Download the Federalist Papers and the Entire Works of Mark Twain from Project Gutenberg.

Tip: if you have it installed on your computer, use wget to do this without clicking on web links.

$ wget http://www.gutenberg.org/cache/epub/3200/pg3200.txt
$ wget http://www.gutenberg.org/cache/epub/18/pg18.txt


1. Write a Scala program that takes the first command line argument as a file to process, converts it into a string, and then prints out the text.

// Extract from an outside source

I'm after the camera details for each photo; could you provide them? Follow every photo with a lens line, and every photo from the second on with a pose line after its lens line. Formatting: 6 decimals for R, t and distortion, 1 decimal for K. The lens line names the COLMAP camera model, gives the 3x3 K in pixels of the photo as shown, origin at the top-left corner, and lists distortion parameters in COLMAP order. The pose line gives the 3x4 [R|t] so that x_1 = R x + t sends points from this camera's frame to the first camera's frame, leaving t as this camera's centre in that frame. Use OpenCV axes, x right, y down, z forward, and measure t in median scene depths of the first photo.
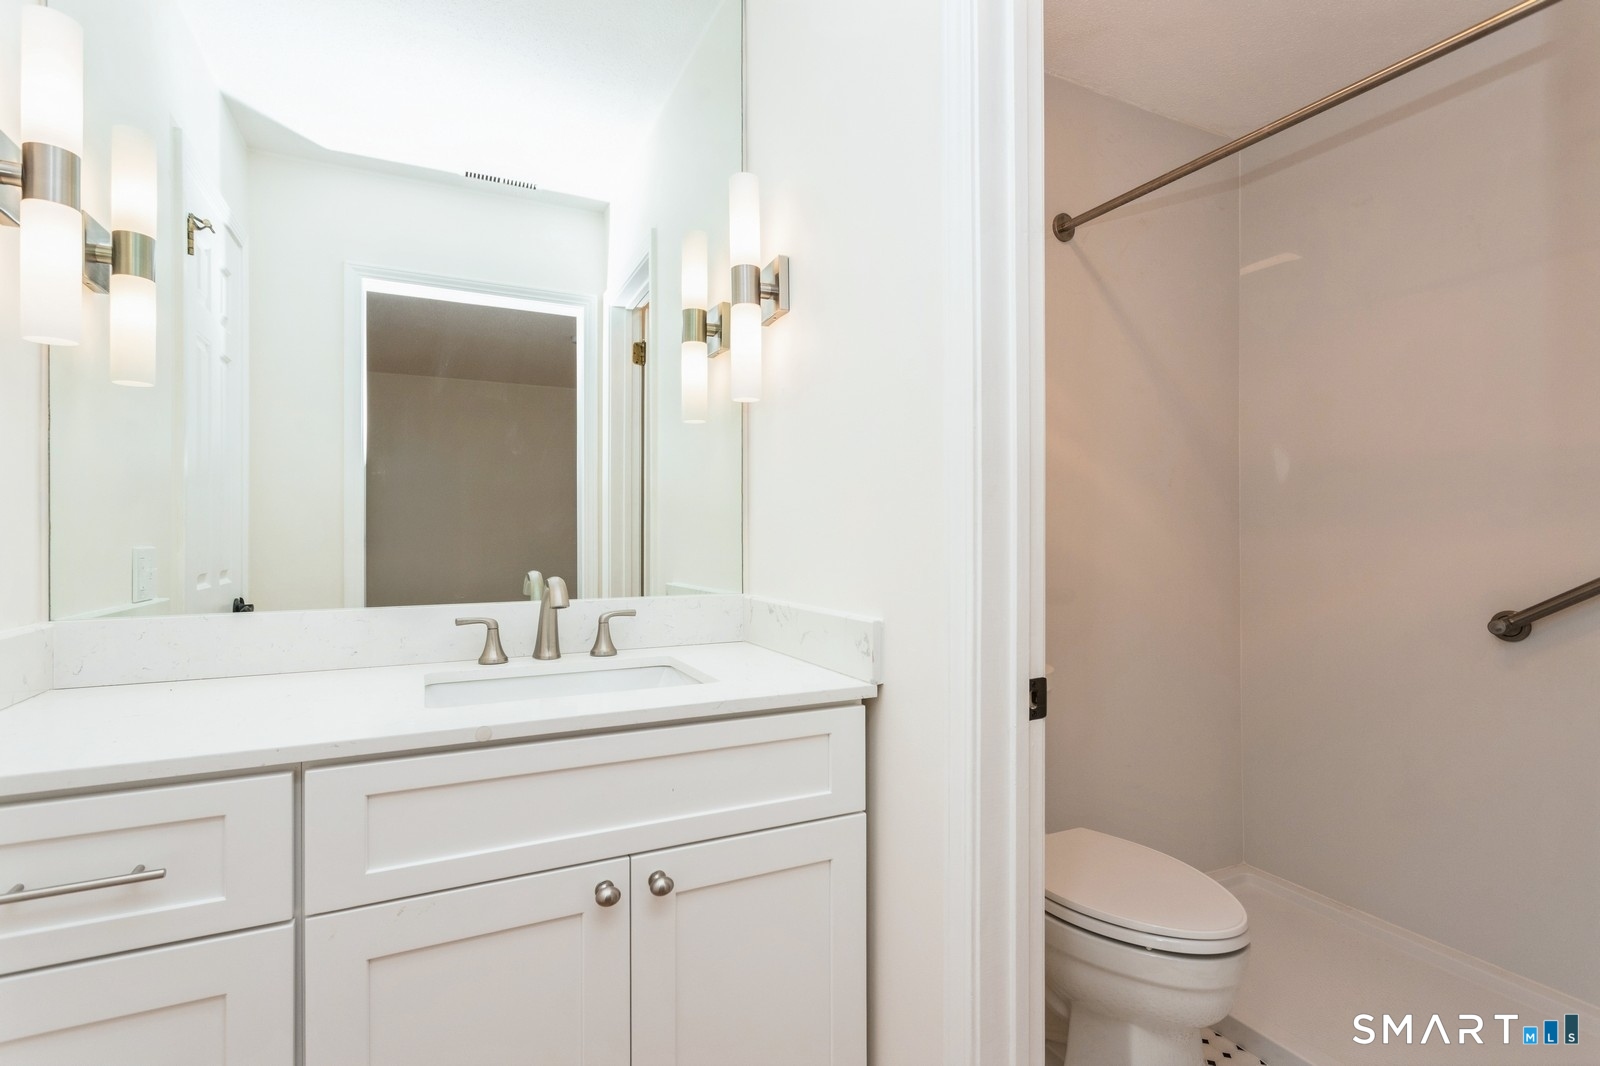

2. Notice that there is material about Project Gutenberg at the beginning and end of each file, and that there are consistent strings indicating where the actual text of a  book starts and ends. Write a regular expression 'JustTextRE' that matches these delimiters and captures the text in between them (as a regex group). Apply this regular expression to the text and obtain the matched text such that you can save it to a variable 'text'. Print out the text and verify that it is correct for both files.

Tip: you'll need to preface your regular expression with "(?s)" so that the "any" character '.' matches newlines.

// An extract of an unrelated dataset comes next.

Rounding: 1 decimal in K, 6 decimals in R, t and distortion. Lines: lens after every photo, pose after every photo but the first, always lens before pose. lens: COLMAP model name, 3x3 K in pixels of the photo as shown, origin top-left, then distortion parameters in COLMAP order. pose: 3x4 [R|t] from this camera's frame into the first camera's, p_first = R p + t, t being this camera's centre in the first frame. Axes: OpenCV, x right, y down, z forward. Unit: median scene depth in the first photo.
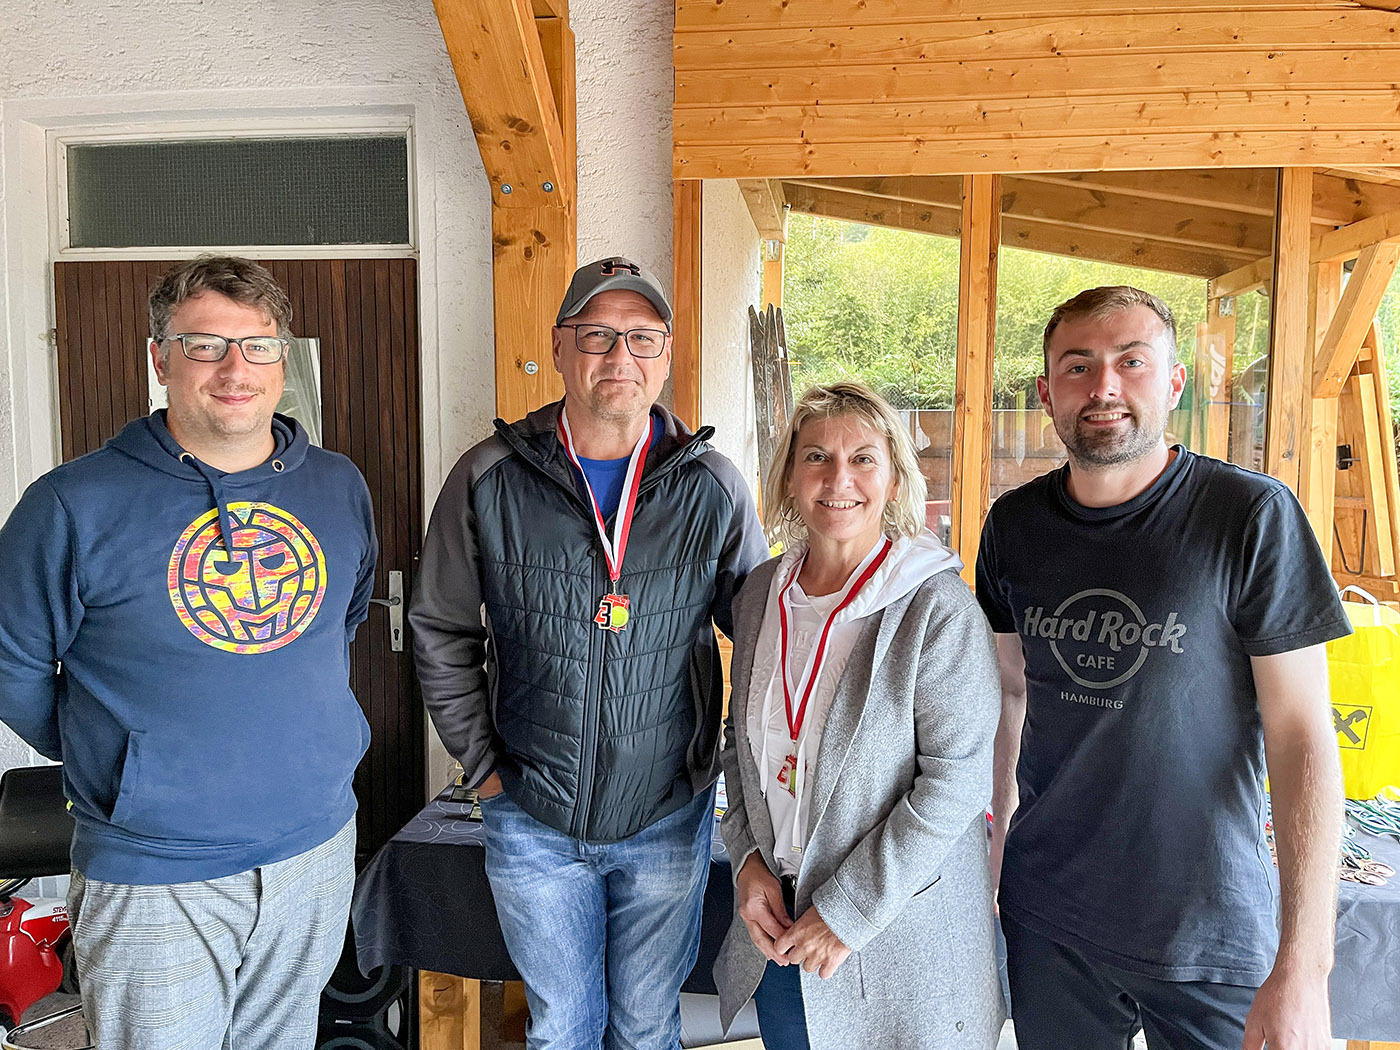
lens RADIAL K [[1050.0, 0, 693.9], [0, 1050.0, 503.9], [0, 0, 1]] dist [0.074621, -0.112398]
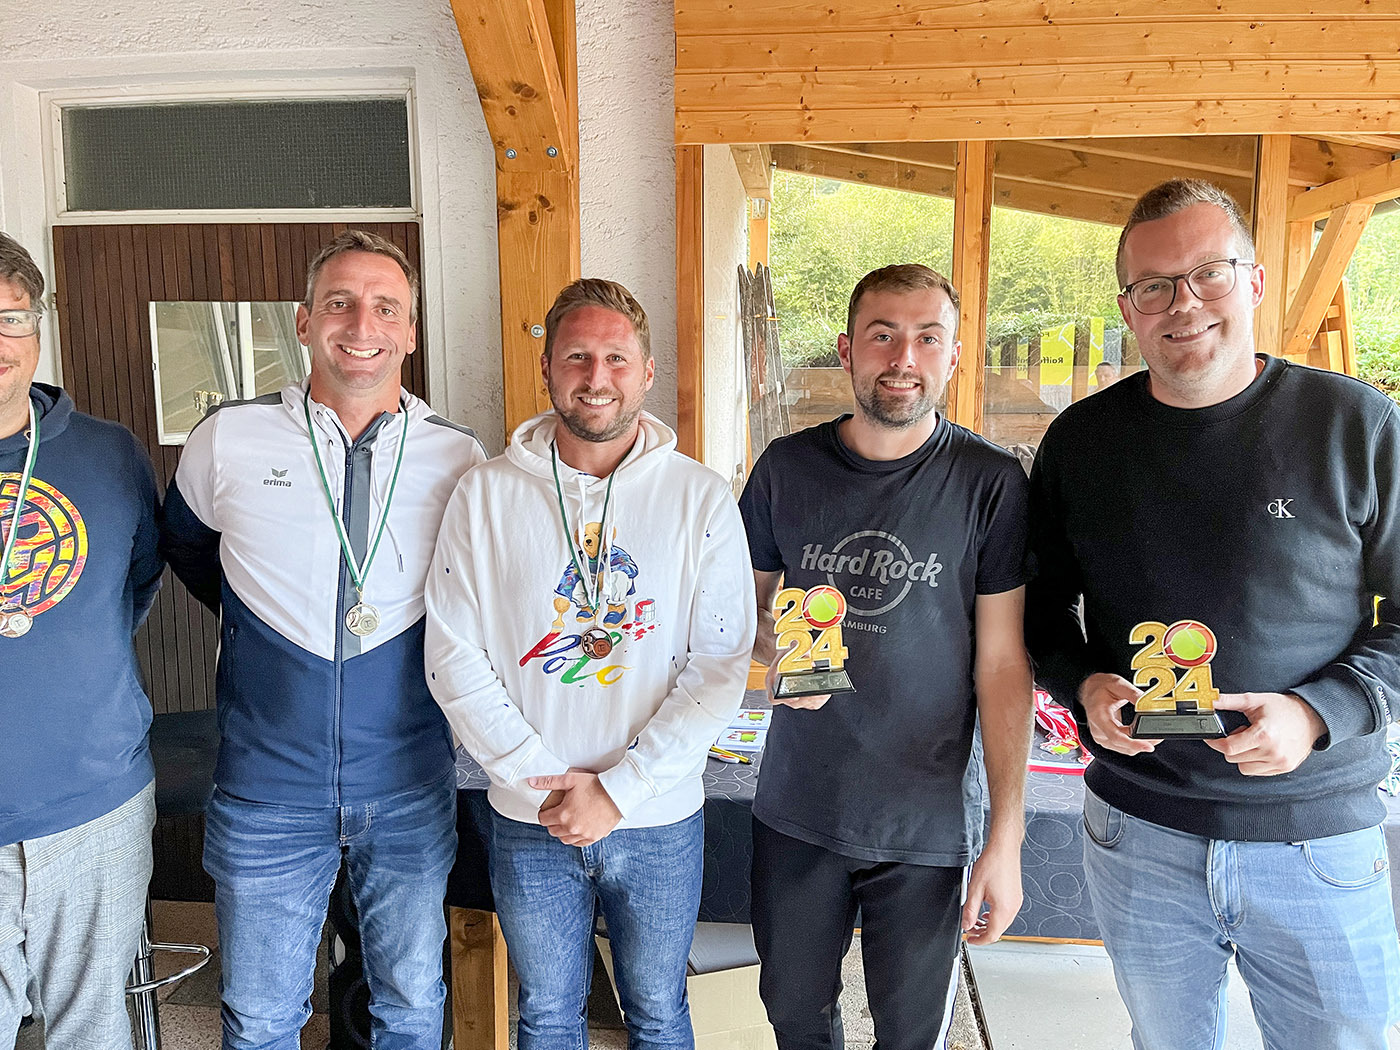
lens RADIAL K [[1050.6, 0, 705.4], [0, 1050.6, 510.5], [0, 0, 1]] dist [0.075394, -0.113796]
pose [[0.999331, -0.010523, 0.035032, -0.030335], [0.008837, 0.998812, 0.047925, -0.003128], [-0.035495, -0.047583, 0.998236, -0.037695]]
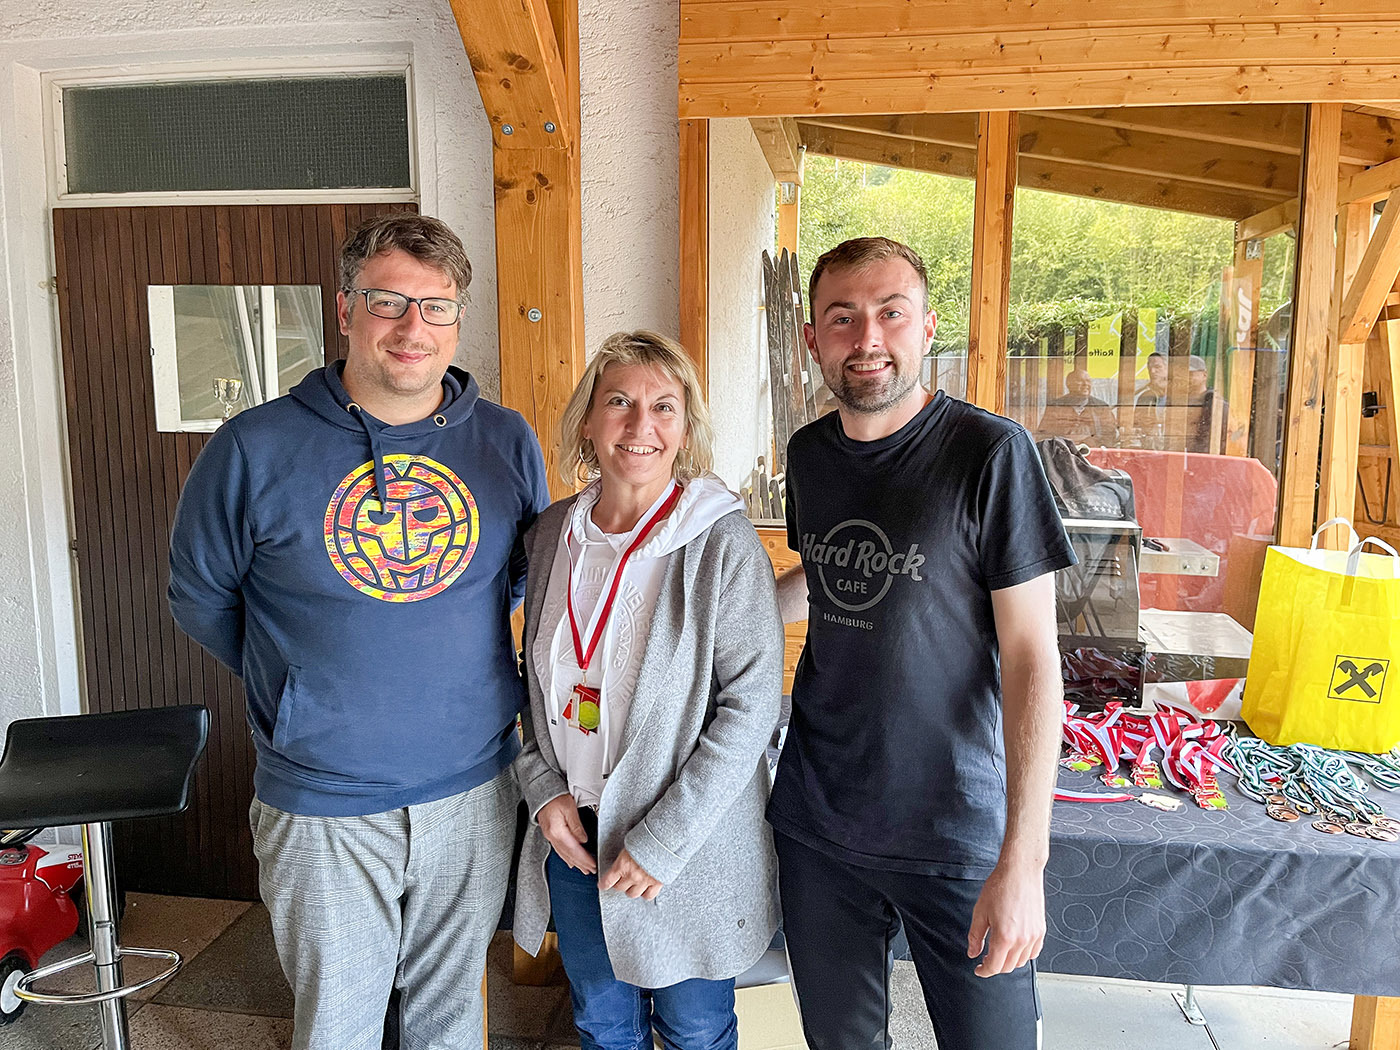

3. Write a regular expression 'AllCapsRE' that identifies any sequence of words that are in all uppercase. Match this regex to the text and print out each match.

4. Pipe the output of the previous exercise to the Unix utilities we looked at in class such that you obtain a list of all these sequences and their counts in reverse sorted order. See Unix for Poets for assistance.

5. Write a regular expression for identify names with titles in the text like "Mr. John Brown" and "Mrs. Smith". You should handle Dr, Mr., Mrs. and Ms. Apply it to the text and print out each match.

6. For the output for both the Federalist Papers and Twain from the previous exercise, create the reverse sorted list of names from each and save them to a file (using '>'). Compare the top names in each by using the 'paste' command to see the sorted lists side-by-side.

7. Extend the code from exercise 5 so that you calculate how many of each kind of title there are, e.g. Dr., Mr., Mrs., and Ms. Use a Map for this.

8. Create a regular expression and use it to convert the Federalist Papers into a list that has the articles as the elements. The articles should be represented as Maps that encode values such as 'author', 'title', 'venue', 'date' and 'text'. Note that there is slight variability in how the articles are formatted, so you'll need to handle some special cases.